• Aim of the exercise: Reproduce word for word the stretch of the records below from the line containing "genus: Jasonia" through the line containing "family: Brassicaceae", including both of those lines and nothing else.

+===+

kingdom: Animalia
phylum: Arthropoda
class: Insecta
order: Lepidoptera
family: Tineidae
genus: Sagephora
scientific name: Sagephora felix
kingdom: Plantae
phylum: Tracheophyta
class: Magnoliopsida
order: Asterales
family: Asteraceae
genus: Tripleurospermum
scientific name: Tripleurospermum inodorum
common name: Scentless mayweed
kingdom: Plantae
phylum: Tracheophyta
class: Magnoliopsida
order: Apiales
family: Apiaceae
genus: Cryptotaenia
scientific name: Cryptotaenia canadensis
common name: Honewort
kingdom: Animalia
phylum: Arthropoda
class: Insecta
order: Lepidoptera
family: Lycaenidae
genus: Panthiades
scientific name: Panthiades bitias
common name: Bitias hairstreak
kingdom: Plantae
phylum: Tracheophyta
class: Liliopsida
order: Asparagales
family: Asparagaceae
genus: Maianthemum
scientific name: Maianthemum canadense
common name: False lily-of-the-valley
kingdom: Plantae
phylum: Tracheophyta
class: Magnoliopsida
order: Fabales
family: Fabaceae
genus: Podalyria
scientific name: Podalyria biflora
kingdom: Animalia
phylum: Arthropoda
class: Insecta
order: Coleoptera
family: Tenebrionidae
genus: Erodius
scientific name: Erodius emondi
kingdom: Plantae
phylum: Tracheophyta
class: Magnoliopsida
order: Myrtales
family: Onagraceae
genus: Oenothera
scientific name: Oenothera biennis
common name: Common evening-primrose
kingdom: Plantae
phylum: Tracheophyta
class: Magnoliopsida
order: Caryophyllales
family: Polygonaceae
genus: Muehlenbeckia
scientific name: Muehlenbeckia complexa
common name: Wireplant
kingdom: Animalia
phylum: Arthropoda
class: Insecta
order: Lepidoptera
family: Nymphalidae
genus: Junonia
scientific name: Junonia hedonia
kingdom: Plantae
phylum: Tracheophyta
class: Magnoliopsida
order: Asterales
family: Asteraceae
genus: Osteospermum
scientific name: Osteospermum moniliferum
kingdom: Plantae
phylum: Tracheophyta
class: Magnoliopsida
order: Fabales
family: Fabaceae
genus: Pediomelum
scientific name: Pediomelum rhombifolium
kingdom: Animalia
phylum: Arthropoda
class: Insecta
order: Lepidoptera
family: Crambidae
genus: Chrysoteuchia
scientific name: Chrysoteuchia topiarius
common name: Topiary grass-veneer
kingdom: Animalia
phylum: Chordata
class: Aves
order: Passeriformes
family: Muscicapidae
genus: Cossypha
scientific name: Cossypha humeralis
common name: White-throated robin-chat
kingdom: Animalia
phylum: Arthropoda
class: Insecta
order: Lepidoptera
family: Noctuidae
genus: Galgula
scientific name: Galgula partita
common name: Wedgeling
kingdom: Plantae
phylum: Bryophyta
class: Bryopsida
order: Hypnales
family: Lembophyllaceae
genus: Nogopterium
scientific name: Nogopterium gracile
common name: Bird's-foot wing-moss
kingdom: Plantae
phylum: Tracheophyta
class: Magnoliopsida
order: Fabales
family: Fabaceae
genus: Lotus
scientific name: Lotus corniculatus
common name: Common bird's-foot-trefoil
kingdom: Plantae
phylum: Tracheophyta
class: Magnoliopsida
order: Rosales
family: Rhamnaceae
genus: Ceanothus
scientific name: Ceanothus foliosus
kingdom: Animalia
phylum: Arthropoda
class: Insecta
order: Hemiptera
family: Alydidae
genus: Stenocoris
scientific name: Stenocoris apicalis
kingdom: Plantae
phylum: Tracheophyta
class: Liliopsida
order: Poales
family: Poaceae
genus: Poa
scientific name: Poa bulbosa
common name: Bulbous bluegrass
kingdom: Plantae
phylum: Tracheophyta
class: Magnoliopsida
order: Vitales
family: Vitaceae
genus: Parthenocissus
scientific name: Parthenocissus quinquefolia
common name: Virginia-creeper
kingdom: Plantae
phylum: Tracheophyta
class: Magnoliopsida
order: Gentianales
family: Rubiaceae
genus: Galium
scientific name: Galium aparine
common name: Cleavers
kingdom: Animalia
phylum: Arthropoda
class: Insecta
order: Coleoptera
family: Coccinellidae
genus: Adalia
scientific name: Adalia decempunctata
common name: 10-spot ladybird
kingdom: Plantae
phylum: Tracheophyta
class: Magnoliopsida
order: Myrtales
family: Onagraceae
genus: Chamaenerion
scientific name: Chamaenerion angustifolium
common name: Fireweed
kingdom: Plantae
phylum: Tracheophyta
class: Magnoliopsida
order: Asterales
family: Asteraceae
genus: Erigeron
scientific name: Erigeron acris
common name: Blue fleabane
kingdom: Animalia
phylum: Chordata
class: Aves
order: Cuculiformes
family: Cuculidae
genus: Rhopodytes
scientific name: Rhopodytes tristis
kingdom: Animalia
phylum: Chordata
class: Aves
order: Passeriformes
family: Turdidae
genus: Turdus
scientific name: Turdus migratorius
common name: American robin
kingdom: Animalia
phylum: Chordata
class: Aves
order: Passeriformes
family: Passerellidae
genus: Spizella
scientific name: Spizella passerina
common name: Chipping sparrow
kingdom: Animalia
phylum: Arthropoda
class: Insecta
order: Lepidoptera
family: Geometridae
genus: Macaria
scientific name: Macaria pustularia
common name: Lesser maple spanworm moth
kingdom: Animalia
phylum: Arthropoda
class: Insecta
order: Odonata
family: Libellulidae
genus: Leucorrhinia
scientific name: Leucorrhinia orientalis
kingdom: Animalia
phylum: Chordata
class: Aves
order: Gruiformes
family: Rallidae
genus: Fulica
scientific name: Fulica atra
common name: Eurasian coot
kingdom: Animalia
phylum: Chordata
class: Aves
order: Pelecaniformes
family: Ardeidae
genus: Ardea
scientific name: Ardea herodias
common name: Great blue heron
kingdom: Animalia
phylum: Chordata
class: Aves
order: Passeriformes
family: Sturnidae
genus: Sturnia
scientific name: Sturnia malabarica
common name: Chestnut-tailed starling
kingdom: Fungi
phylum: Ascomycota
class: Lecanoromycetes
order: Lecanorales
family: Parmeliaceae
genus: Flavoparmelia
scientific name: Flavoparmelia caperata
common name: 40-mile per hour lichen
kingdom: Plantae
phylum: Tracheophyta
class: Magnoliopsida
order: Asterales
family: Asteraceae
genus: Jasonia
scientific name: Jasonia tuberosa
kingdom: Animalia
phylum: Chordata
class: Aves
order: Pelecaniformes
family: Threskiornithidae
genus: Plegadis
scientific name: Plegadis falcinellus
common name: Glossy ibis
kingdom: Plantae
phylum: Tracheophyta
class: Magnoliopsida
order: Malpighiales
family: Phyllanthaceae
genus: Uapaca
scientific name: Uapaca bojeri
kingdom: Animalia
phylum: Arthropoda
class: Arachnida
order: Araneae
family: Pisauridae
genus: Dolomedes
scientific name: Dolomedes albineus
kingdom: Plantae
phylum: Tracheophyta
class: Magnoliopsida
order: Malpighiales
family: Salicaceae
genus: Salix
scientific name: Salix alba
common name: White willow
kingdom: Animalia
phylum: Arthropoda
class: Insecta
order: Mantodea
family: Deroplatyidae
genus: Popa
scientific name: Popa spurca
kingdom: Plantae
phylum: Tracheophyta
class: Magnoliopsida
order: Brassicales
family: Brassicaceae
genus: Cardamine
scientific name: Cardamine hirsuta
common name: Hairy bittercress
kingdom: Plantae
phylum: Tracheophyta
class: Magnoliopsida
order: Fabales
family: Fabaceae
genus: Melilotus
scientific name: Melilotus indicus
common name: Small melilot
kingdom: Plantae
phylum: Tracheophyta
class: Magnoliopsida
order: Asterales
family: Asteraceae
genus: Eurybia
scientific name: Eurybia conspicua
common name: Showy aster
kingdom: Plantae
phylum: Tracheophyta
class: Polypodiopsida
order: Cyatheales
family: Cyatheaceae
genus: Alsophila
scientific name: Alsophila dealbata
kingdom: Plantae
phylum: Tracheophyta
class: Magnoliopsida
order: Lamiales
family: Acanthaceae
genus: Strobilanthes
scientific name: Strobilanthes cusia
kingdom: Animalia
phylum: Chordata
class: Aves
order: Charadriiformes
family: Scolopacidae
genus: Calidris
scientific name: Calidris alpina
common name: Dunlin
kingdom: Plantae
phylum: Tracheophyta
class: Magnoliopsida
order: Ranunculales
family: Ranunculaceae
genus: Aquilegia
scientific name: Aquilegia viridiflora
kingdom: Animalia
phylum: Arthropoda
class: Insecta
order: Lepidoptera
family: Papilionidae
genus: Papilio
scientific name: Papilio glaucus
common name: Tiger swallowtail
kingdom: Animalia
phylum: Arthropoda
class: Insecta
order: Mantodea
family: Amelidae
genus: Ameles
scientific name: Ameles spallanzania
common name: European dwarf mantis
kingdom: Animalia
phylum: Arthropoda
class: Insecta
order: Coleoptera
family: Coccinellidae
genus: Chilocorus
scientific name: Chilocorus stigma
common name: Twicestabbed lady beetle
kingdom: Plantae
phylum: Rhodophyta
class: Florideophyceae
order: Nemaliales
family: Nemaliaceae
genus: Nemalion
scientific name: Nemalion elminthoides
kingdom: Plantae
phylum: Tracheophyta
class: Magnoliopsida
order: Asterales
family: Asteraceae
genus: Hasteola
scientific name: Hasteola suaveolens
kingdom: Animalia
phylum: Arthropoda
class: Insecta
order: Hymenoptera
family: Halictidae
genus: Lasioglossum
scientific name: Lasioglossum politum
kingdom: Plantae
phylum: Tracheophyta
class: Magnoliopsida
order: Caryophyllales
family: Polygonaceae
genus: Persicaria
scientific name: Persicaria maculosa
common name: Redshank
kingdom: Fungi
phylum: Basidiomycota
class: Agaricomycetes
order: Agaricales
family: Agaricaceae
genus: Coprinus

+===+

• Full answer:
genus: Jasonia
scientific name: Jasonia tuberosa
kingdom: Animalia
phylum: Chordata
class: Aves
order: Pelecaniformes
family: Threskiornithidae
genus: Plegadis
scientific name: Plegadis falcinellus
common name: Glossy ibis
kingdom: Plantae
phylum: Tracheophyta
class: Magnoliopsida
order: Malpighiales
family: Phyllanthaceae
genus: Uapaca
scientific name: Uapaca bojeri
kingdom: Animalia
phylum: Arthropoda
class: Arachnida
order: Araneae
family: Pisauridae
genus: Dolomedes
scientific name: Dolomedes albineus
kingdom: Plantae
phylum: Tracheophyta
class: Magnoliopsida
order: Malpighiales
family: Salicaceae
genus: Salix
scientific name: Salix alba
common name: White willow
kingdom: Animalia
phylum: Arthropoda
class: Insecta
order: Mantodea
family: Deroplatyidae
genus: Popa
scientific name: Popa spurca
kingdom: Plantae
phylum: Tracheophyta
class: Magnoliopsida
order: Brassicales
family: Brassicaceae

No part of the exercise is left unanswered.